What to produce —
Please copy the records exactly as they appear, with all pictures left out.

Dataset excerpts below:

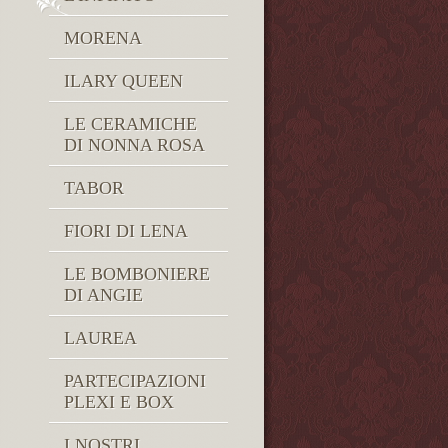
MORENA
ILARY QUEEN
LE CERAMICHE
DI NONNA ROSA
TABOR
FIORI DI LENA
LE BOMBONIERE
DI ANGIE
LAUREA
PARTECIPAZIONI
PLEXI E BOX
I NOSTRI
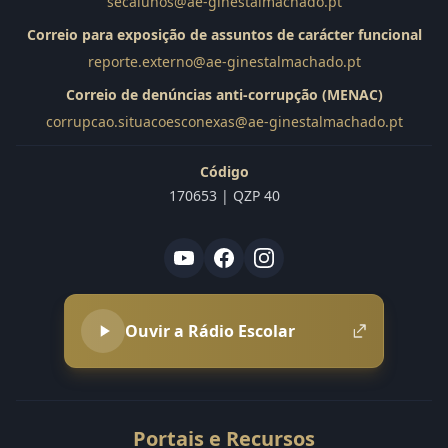
secalunos@ae-ginestalmachado.pt
Correio para exposição de assuntos de carácter funcional
reporte.externo@ae-ginestalmachado.pt
Correio de denúncias anti-corrupção (MENAC)
corrupcao.situacoesconexas@ae-ginestalmachado.pt
Código
170653 | QZP 40
Ouvir a Rádio Escolar
Portais e Recursos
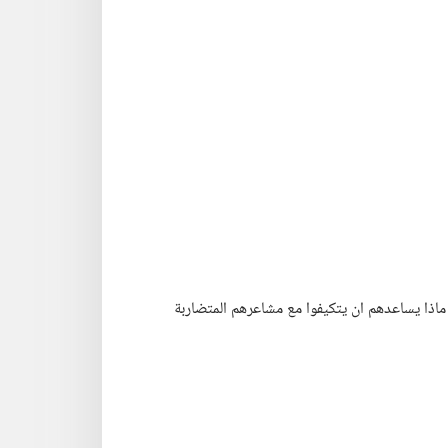
ماذا يساعدهم ان يتكيفوا مع مشاعرهم المتضاربة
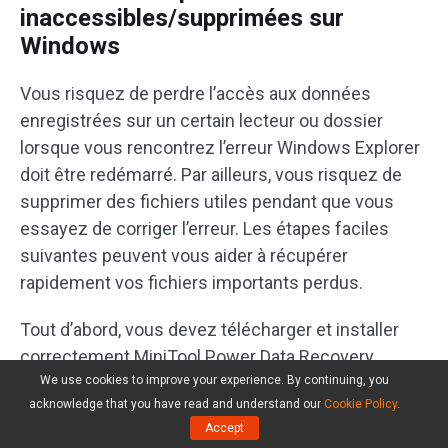
inaccessibles/supprimées sur
Windows
Vous risquez de perdre l’accès aux données
enregistrées sur un certain lecteur ou dossier
lorsque vous rencontrez l’erreur Windows Explorer
doit être redémarré. Par ailleurs, vous risquez de
supprimer des fichiers utiles pendant que vous
essayez de corriger l’erreur. Les étapes faciles
suivantes peuvent vous aider à récupérer
rapidement vos fichiers importants perdus.
Tout d’abord, vous devez télécharger et installer
correctement MiniTool Power Data Recovery.
We use cookies to improve your experience. By continuing, you
acknowledge that you have read and understand our
Cookie Policy
.
Accept
MiniTool Power Data Recovery Trial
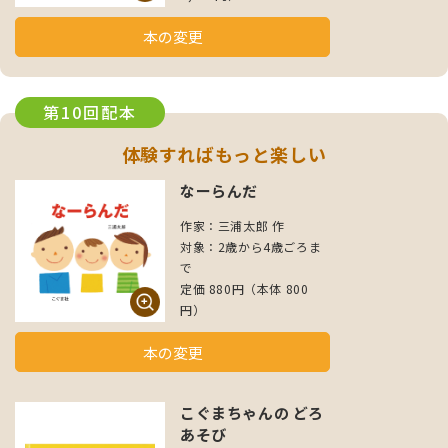
本の変更
第10回配本
体験すればもっと楽しい
なーらんだ
作家：三浦太郎 作
対象：2歳から4歳ごろま
で
定価 880円（本体 800
円）
本の変更
こぐまちゃんの どろ
あそび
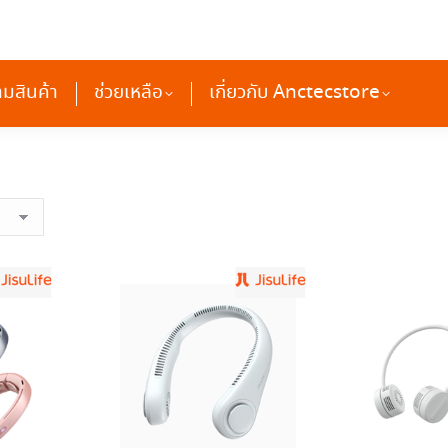
ติดตามสินค้า
ช่วยเหลือ
เกี่ยวกับ Anctecstore
ามสินค้า
ช่วยเหลือ
เกี่ยวกับ Anctecstore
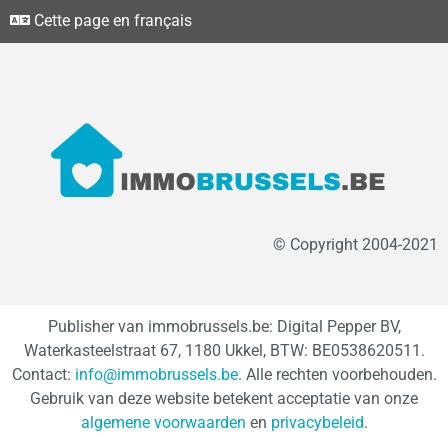
Cette page en français
© Copyright 2004-2021
Publisher van immobrussels.be: Digital Pepper BV,
Waterkasteelstraat 67, 1180 Ukkel, BTW: BE0538620511.
Contact:
info@immobrussels.be
. Alle rechten voorbehouden.
Gebruik van deze website betekent acceptatie van onze
algemene voorwaarden
en
privacybeleid
.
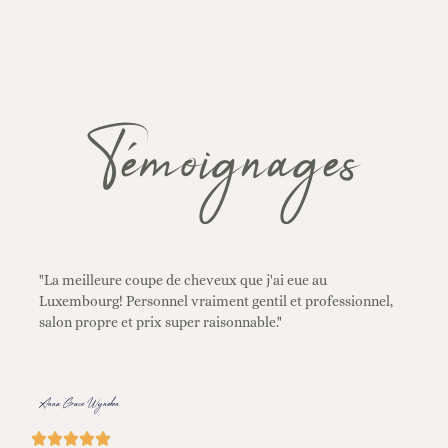
Témoignages
"La meilleure coupe de cheveux que j'ai eue au
Luxembourg! Personnel vraiment gentil et professionnel,
salon propre et prix super raisonnable."
Anna Grace Wyneken






End of Dataset excerpts.

Output —
MORENA
ILARY QUEEN
LE CERAMICHE
DI NONNA ROSA
TABOR
FIORI DI LENA
LE BOMBONIERE
DI ANGIE
LAUREA
PARTECIPAZIONI
PLEXI E BOX
I NOSTRI
secalunos@ae-ginestalmachado.pt
Correio para exposição de assuntos de carácter funcional
reporte.externo@ae-ginestalmachado.pt
Correio de denúncias anti-corrupção (MENAC)
corrupcao.situacoesconexas@ae-ginestalmachado.pt
Código
170653 | QZP 40
Ouvir a Rádio Escolar
Portais e Recursos
ماذا يساعدهم ان يتكيفوا مع مشاعرهم المتضاربة
inaccessibles/supprimées sur
Windows
Vous risquez de perdre l’accès aux données
enregistrées sur un certain lecteur ou dossier
lorsque vous rencontrez l’erreur Windows Explorer
doit être redémarré. Par ailleurs, vous risquez de
supprimer des fichiers utiles pendant que vous
essayez de corriger l’erreur. Les étapes faciles
suivantes peuvent vous aider à récupérer
rapidement vos fichiers importants perdus.
Tout d’abord, vous devez télécharger et installer
correctement MiniTool Power Data Recovery.
We use cookies to improve your experience. By continuing, you
acknowledge that you have read and understand our
Cookie Policy
.
Accept
MiniTool Power Data Recovery Trial
本の変更
第10回配本
体験すればもっと楽しい
なーらんだ
作家：三浦太郎 作
対象：2歳から4歳ごろま
で
定価 880円（本体 800
円）
本の変更
こぐまちゃんの どろ
あそび
ติดตามสินค้า
ช่วยเหลือ
เกี่ยวกับ Anctecstore
ามสินค้า
ช่วยเหลือ
เกี่ยวกับ Anctecstore
Cette page en français
© Copyright 2004-2021
Publisher van immobrussels.be: Digital Pepper BV,
Waterkasteelstraat 67, 1180 Ukkel, BTW: BE0538620511.
Contact:
info@immobrussels.be
. Alle rechten voorbehouden.
Gebruik van deze website betekent acceptatie van onze
algemene voorwaarden
en
privacybeleid
.
Témoignages
"La meilleure coupe de cheveux que j'ai eue au
Luxembourg! Personnel vraiment gentil et professionnel,
salon propre et prix super raisonnable."
Anna Grace Wyneken






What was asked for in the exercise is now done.